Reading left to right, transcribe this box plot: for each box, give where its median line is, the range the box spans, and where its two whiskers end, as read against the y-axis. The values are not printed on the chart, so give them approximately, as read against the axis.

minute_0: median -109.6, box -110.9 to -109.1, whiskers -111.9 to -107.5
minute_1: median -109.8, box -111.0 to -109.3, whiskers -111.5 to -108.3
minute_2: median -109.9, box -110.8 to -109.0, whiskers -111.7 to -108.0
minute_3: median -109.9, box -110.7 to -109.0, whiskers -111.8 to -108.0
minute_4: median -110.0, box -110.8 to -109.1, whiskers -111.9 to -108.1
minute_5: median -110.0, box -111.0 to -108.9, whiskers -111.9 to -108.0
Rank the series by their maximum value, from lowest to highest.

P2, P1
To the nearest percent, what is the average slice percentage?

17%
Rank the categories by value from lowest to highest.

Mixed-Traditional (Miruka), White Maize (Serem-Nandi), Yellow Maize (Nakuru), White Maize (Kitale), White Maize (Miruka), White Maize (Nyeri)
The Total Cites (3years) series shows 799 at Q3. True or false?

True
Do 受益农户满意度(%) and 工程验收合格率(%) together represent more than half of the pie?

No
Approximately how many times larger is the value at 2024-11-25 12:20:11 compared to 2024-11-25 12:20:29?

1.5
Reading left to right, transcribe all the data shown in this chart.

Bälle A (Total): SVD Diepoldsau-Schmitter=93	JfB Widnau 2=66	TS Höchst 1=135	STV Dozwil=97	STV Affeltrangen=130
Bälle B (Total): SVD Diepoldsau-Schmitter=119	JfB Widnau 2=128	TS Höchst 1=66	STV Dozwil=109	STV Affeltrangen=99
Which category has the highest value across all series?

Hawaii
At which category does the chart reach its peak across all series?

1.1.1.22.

ASSIGNMENT —
Pull out each of the lines above that contains the word "from".

TASK ANSWER —
Rank the series by their maximum value, from lowest to highest.
Rank the categories by value from lowest to highest.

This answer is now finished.